Cuando la ví entrar mi cabeza empezó a buscar todas aquellas frases hechas con las que estamos acostumbrados los hombres a comenzar una conversación. En algunos casos habían funcionado, pero al parecer ya no despertaban el mismo interés. Con el tiempo pasé de recibir un ‘no gracias flaco, vine con mis amigas’ a una descortés mirada de pies a cabeza sumado a un suspiro degradante y risa sin disimular con todo el animo de manifestar su desagrado hacia mi persona.

Mientras maquinaba todo esto, mis pies habían decidido empezar a caminar por su cuenta en dirección a ella y no hacía caso de mi cerebro que aún me decía: ‘pará, todavía no se que le vamos a decir!’

Contagiado por la autosuficiencia de mis pies, mi dedo índice tomo coraje y le tocó el hombro. Se dio vuelta instantáneamente con una sonrisa y me miró directo a los ojos.

Te gusta viajar? – balbuceé

Sí, por? – respondió despreocupadamente

Porque quiero conocer las cataratas y necesito alguien que me cebe mates para no dormirme.

Pude ver como la comisura de sus labios se levantaba en una sonrisa tímida, casi imperceptible, como temiendo mostrar aprobación al diálogo que acababa de pasar. Desvió sus hermosos ojos verdes al piso, avergonzada por no haber tenido el coraje del tan consabido desprecio, y también por no poder contener su risa. En este momento se me vino a la cabeza aquella imagen tan famosa de 1989 que recorrió el mundo: Alemania oriental derribando el muro que había mantenido separado a dos realidades distintas en un mismo país durante 28 años.

Y cuando tenés pensado salir? – me preguntó

Bueno eso depende de que tan rápido puedas armar tu bolso.

Esta vez la carcajada ya no fue disimulada, ni tímida ni escondida. Había reído en serio, había reído con ganas y no sintió deseos de ocultarlo. Por primera vez en mi vida, había decidido no pensar más en las respuestas, y dejar que fluyan.

Tomás dulce o amargo?

Que pregunta! A mi abuelo me enseñó que el mate en el campo se toma amargo, que ese es el verdadero.

Yo le pongo chúker. – La respuesta fue seca y carente de sonrisa.

Pero yo le dije a mi abuelo mil veces, ya no estamos más en el campo, no vés que estas son las llaves de un Peugeot y no de un tractor? – Saqué del bolsillo del jean el llavero que enseñaba un león gruñendo hacia la izquierda.

Ah bueno entonces no hay problema dijo – Y volvió a sonreír – A mi me encantan los Peugeot.

Y a mí los mates con chuker – mentí – Pero más me gustan si lo tomamos de noche viendo las estrellas tirados sobre el capot, al costado de la ruta.

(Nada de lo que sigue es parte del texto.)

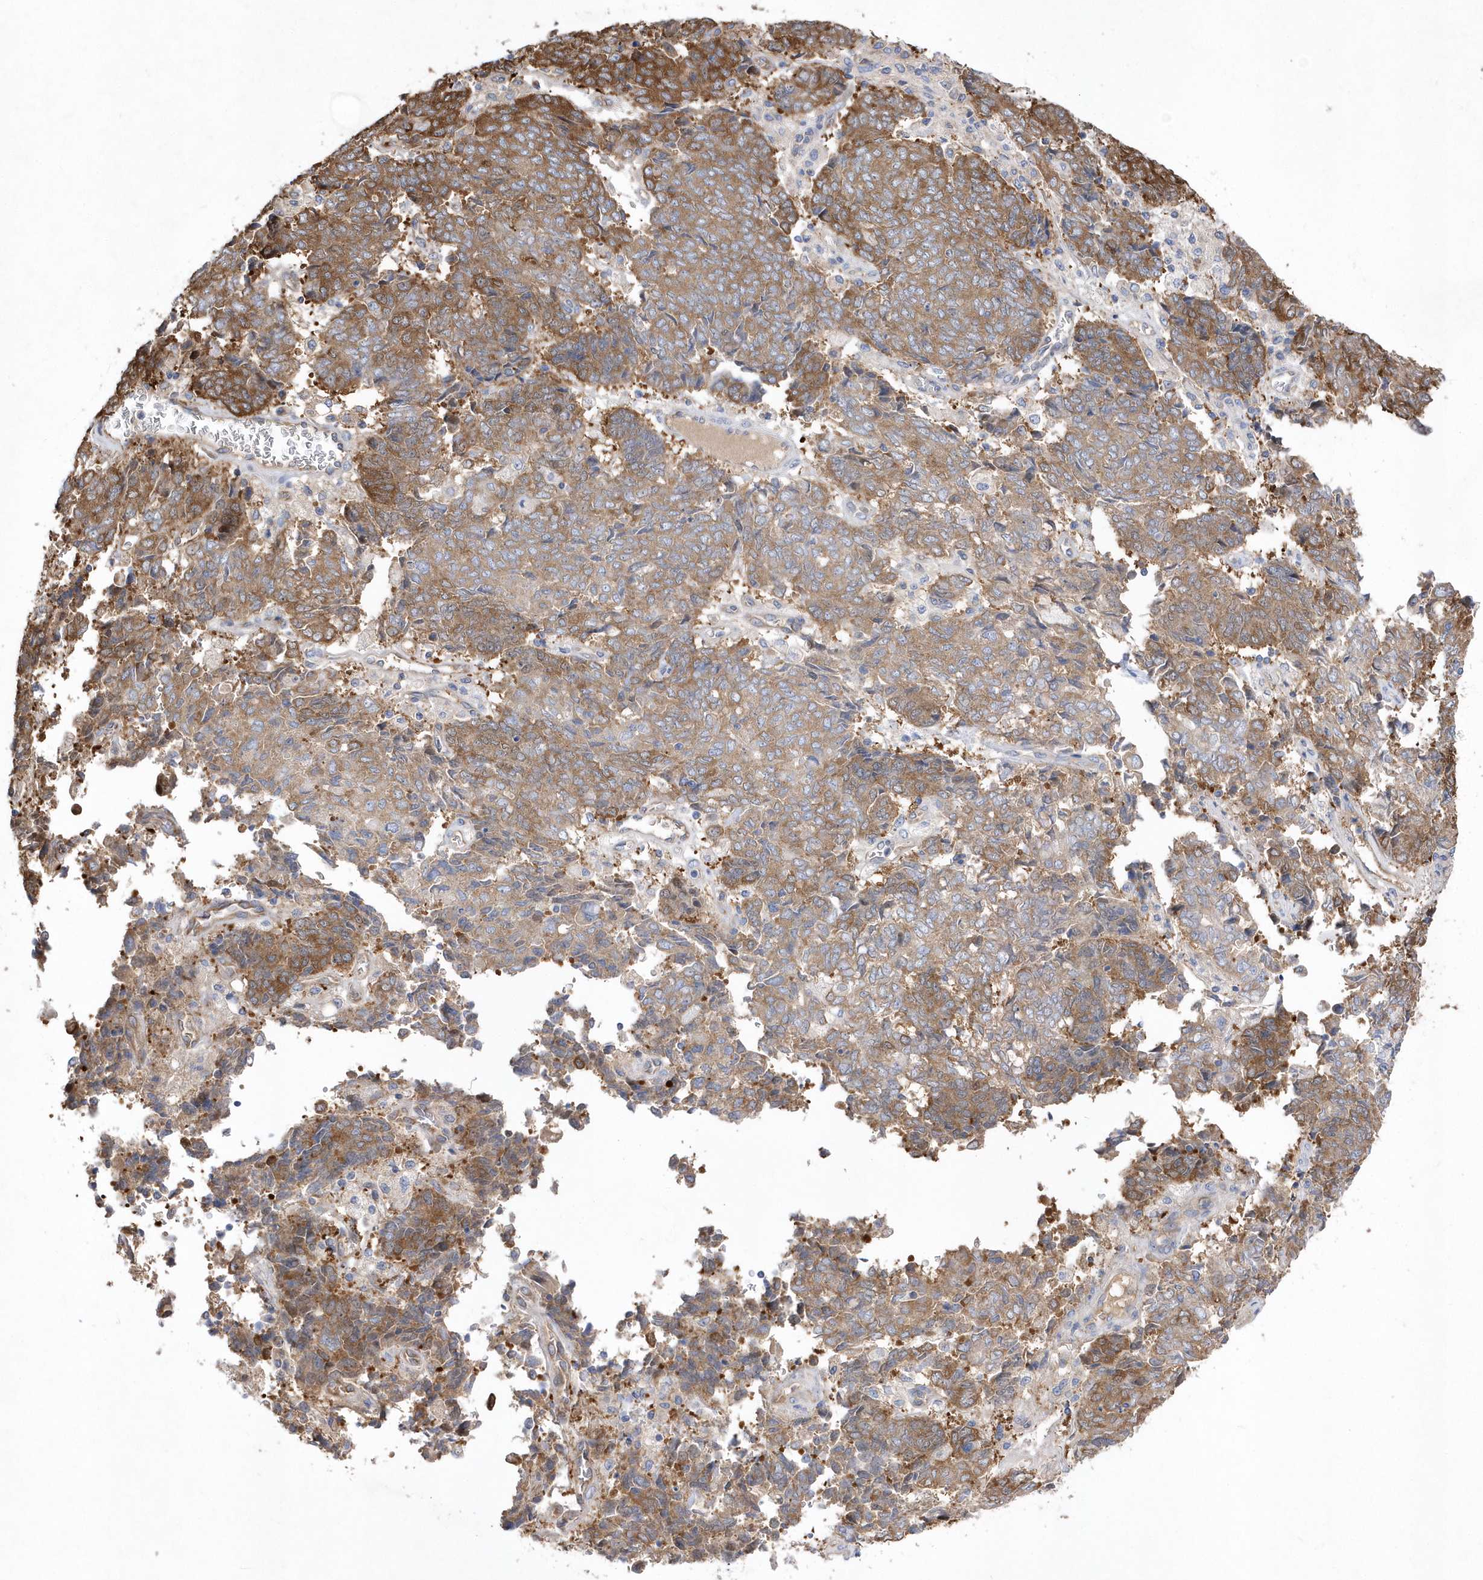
{"staining": {"intensity": "moderate", "quantity": ">75%", "location": "cytoplasmic/membranous"}, "tissue": "endometrial cancer", "cell_type": "Tumor cells", "image_type": "cancer", "snomed": [{"axis": "morphology", "description": "Adenocarcinoma, NOS"}, {"axis": "topography", "description": "Endometrium"}], "caption": "This photomicrograph exhibits endometrial cancer stained with immunohistochemistry to label a protein in brown. The cytoplasmic/membranous of tumor cells show moderate positivity for the protein. Nuclei are counter-stained blue.", "gene": "JKAMP", "patient": {"sex": "female", "age": 80}}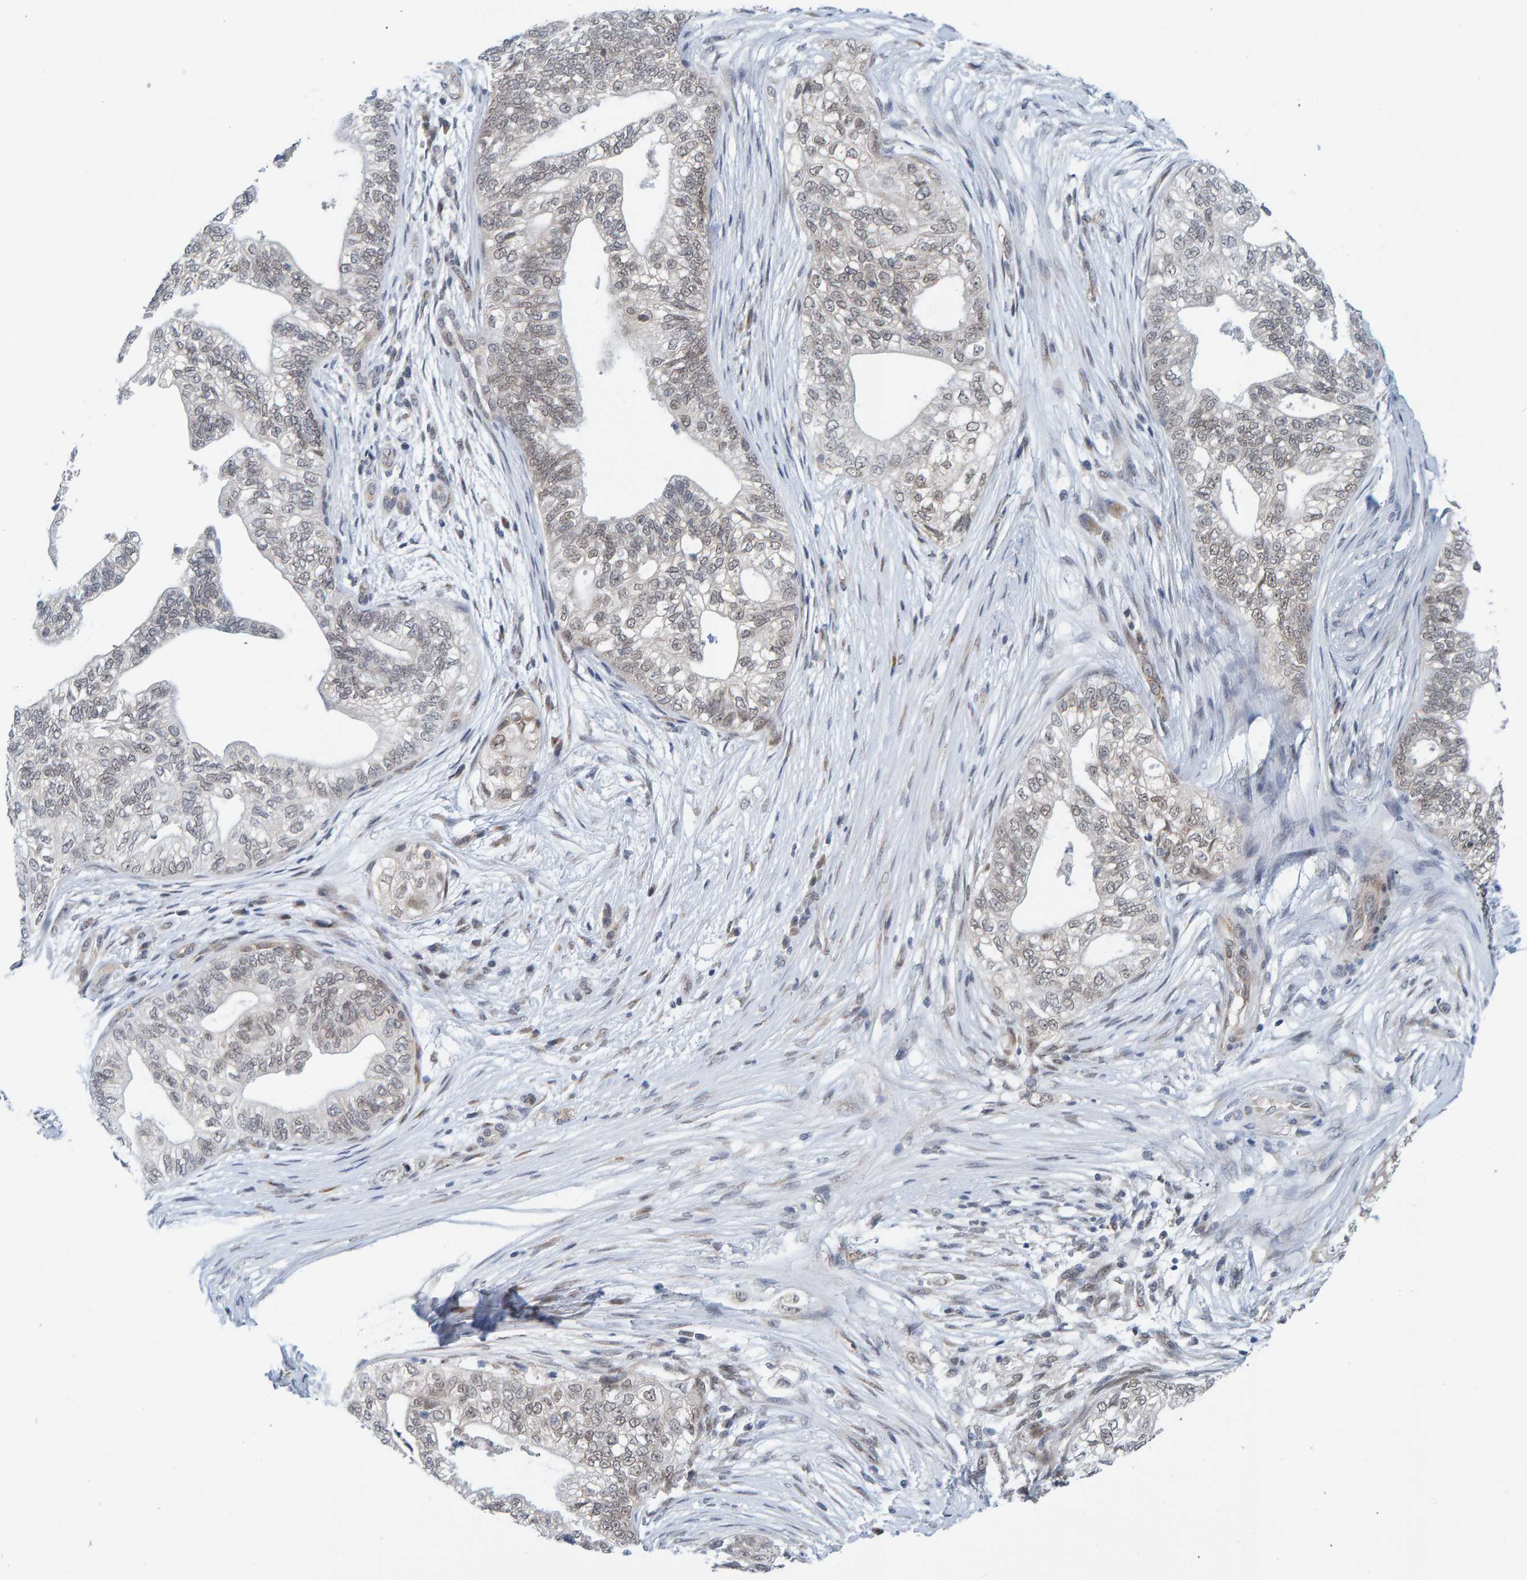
{"staining": {"intensity": "negative", "quantity": "none", "location": "none"}, "tissue": "pancreatic cancer", "cell_type": "Tumor cells", "image_type": "cancer", "snomed": [{"axis": "morphology", "description": "Adenocarcinoma, NOS"}, {"axis": "topography", "description": "Pancreas"}], "caption": "Immunohistochemical staining of human pancreatic cancer displays no significant expression in tumor cells. (DAB IHC, high magnification).", "gene": "SCRN2", "patient": {"sex": "male", "age": 72}}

La charla continuó por horas hasta que vinieron sus amigas a buscarla para irse.

Yo te llevo no te preocupes! – No iba a permitir que esos rulos negros con ojos verdes me abandonen por nada del mundo.

Pero vivo en Carlos Paz…

No te dije que me gusta viajar?

Una vez más se rió y se volvió hacia sus amigas y les dijo que yo la llevaría.

Les dije a las chicas que vos me llevás, pero me acabo de dar cuenta que no se como te llamás.

Franco y vos?

Sofía, es cómico que hace 4 horas que estamos charlando y no sabíamos nuestros nombres.

Me reí con el comentario y me aventuré:

Yo no se vos, pero yo jamás empiezo una charla con un ‘como te llamás?’

Por eso mismo todavía estamos hablando y no te corté el rostro.

Y mientras me agarraba de la mano enfilamos para el estacionamiento. Antes de irnos me preguntó:

Entonces, cuando salimos de viaje….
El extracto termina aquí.